Still, Dorsett acknowledged, “it is very likely that other colleges and universities in New England will look to the actions at Harvard as a precedent for taking similar action on their own campuses. But we know the gospel is powerful enough to overcome this cultural attack, just as it did in the first century.”

Dorsett added, “Our culture has moved from being religiously neutral to being religiously hostile. The situation at Harvard is the latest evidence that the radical left is no longer interested in having any form of historic Christianity on campus.”

At the University of Iowa, a Christian student group was kicked off campus for allegedly violating the university’s human rights policy, but a federal court temporarily restored the group’s registered student organization status in late January.

Litigation is pending in the case, which arose when a member of the student organization Business Leaders in Christ (BLinC) who said he was pursuing homosexual relationships requested to serve as BLinC’s vice president, according to case materials posted online by Becket. When BLinC’s president told the student she “needed to discuss his candidacy for leadership with the rest of the executive team,” the student filed a complaint with the university.

Baptist ministry to Iowa college and university students includes church plants near campuses funded by the Baptist Convention of Iowa (BCI) in partnership with the North American Mission Board, BCI executive director Tim Lubinus told BP.

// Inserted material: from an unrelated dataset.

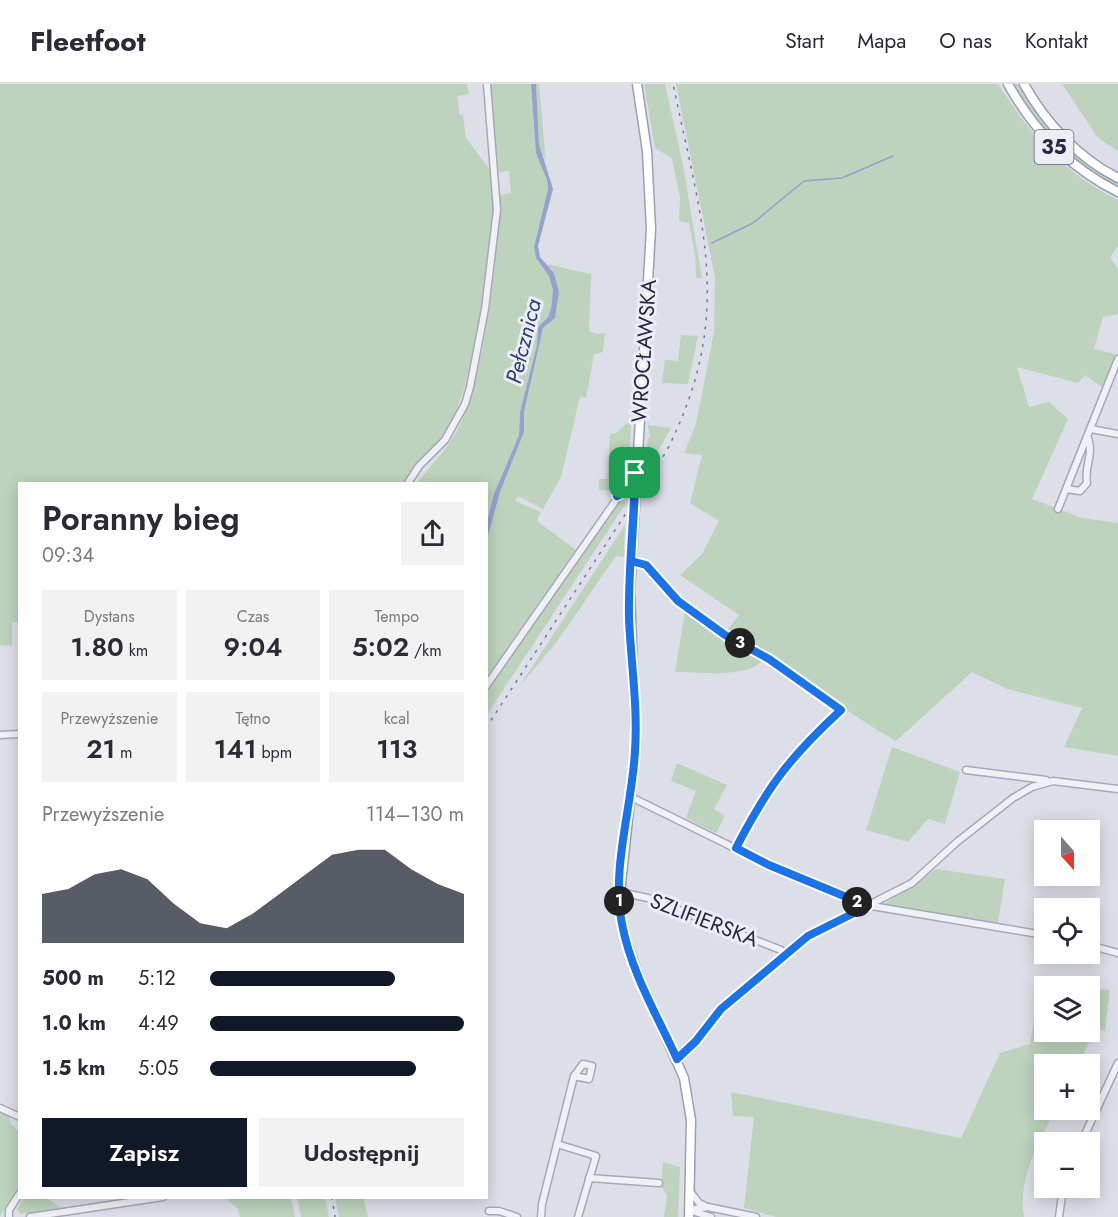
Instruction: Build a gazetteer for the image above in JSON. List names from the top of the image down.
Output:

The BCI also helps fund campus outreach events and “a few other ministries,” Lubinus said. “Campus ministries in Iowa that relate to the BCI are registered, staffed and supported by local BCI affiliated churches.”

“In most cases,” Lubinus said via email, “the ministries are recognized student organizations, but even if they lose their recognition, the ministries will remain strong since many of their events take place off campus and they do not receive university funding.”

Iowa Baptists are “praying that cool heads will continue to prevail and that the practice of upholding constitutional rights of religious freedom and association will be upheld as well as the long-held practice of all campus groups to define their own standards of conduct for organizational leadership,” Lubinus said.

“It seems odd that Christian ministries are coming under the microscope for simply upholding the same biblical values and mission that they have embraced for thousands of years,” Lubinus said.

Tennessee Baptist Mission Board executive director Randy Davis said traditional Baptist collegiate ministries across America “certainly” will face decisions like the one which confronted the Vanderbilt University Baptist Collegiate Ministries (BCM) six years ago. In 2012, the Vanderbilt BCM declined its longstanding status as a university-recognized student organization after the university announced a nondiscrimination policy that could have forced the BCM to permit non-Christians in leadership.

In the future, BCMs with buildings on university campuses may “have to do without those buildings,” Davis told BP. Additionally, BCMs “will need to be more strategic with their marketing and mobilization dollars” if they lose the free advertising many currently receive in campus newspapers as registered student organizations.

“We need to continue to adjust our methods to this culture, but never the gospel message,” Davis said. “In the first century, the church got off to a pretty good start in a pretty pagan culture. I don’t think we should whine about the culture being dark. We ought to step up and be the light the Lord wants us to be.”